I remember well the impact that the first verse of one of these poems, Triumph, had on me. It began with these four lines: "The world hears Wall Street wailing,/It's slipping down the charts,/That sound of snapping concrete/Is tycoons' breaking hearts."
I recall my amazement at the power of words from one so young and her consciousness, command of rhyme, alliteration and rhythm.
So reviewing the same poet's collection Reaching For My Gnu some years later is like a strange rendezvous of language, wit and the imagination.
All these three are here in huge abundance, originality and insight in Chen's "nowtimes" poems.
She fully integrates the movingly personal, the vibrantly social and the diabolically political.
Her extraordinary testimony Ode To A Detox On Returning From St Ives is a piercing series of moments of understanding about ageing, Bag For Life exposes the fortunes and mildew behind the history of Tesco and its owners, while Credit Crunch Suicide starkly contrasts those who have millions and those who have nothing in 21st-century Britain.

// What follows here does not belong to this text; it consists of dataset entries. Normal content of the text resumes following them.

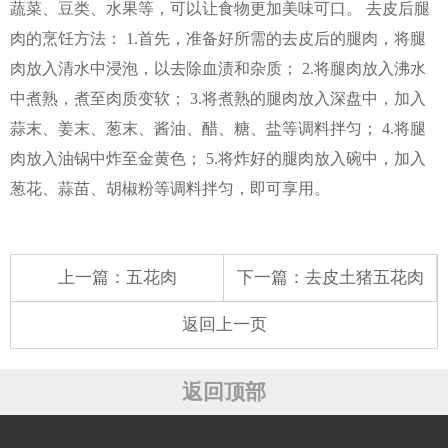
蔬菜、豆类、水果等，可以让食物更加美味可口。 去皮后腿
肉的烹饪方法： 1.首先，准备好所需的去皮后的腿肉，将腿
肉放入清水中浸泡，以去除血渍和杂质； 2.将腿肉放入沸水
中煮熟，煮至肉质变软； 3.将煮熟的腿肉放入深盘中，加入
蒜末、姜末、葱末、酱油、醋、糖、盐等调料拌匀； 4.将腿
肉放入油锅中炸至金黄色； 5.将炸好的腿肉放入碗中，加入
葱花、蒜苗、胡椒粉等调料拌匀，即可享用。
上一篇：
五花肉
下一篇：
去皮土猪五花肉
返回上一页
返回顶部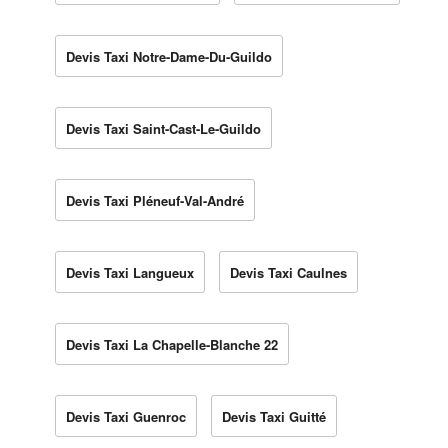
Devis Taxi Notre-Dame-Du-Guildo
Devis Taxi Saint-Cast-Le-Guildo
Devis Taxi Pléneuf-Val-André
Devis Taxi Langueux
Devis Taxi Caulnes
Devis Taxi La Chapelle-Blanche 22
Devis Taxi Guenroc
Devis Taxi Guitté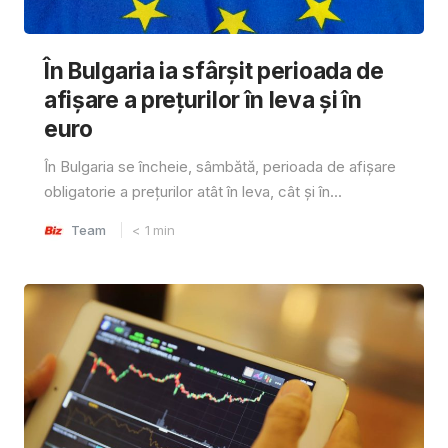
În Bulgaria ia sfârşit perioada de
afișare a prețurilor în ​​leva și în
euro
În Bulgaria se încheie, sâmbătă, perioada de afișare
obligatorie a prețurilor atât în ​​leva, cât și în...
Team
< 1
min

Her rhyming is frequently quasi-Byronic, full of surprise and acerbic invention and her images, in their oft-times grotesquerie - as in poems like Orange Tone - carry a similar visual revulsion as those brilliantly caricatured by the Morning Star's cartoonist Martin Rowson.
But the most compelling poem in this collection is Big Society: On A Conversation In The Foundling Museum. "We grow poorer and yet/we birth millionaires like stars in a nebula," she declares and her final message shines out for us all: "You who are going under, heal/Take back from those who steal./Rise to the light of the sun."
Burning words, full of life and truth.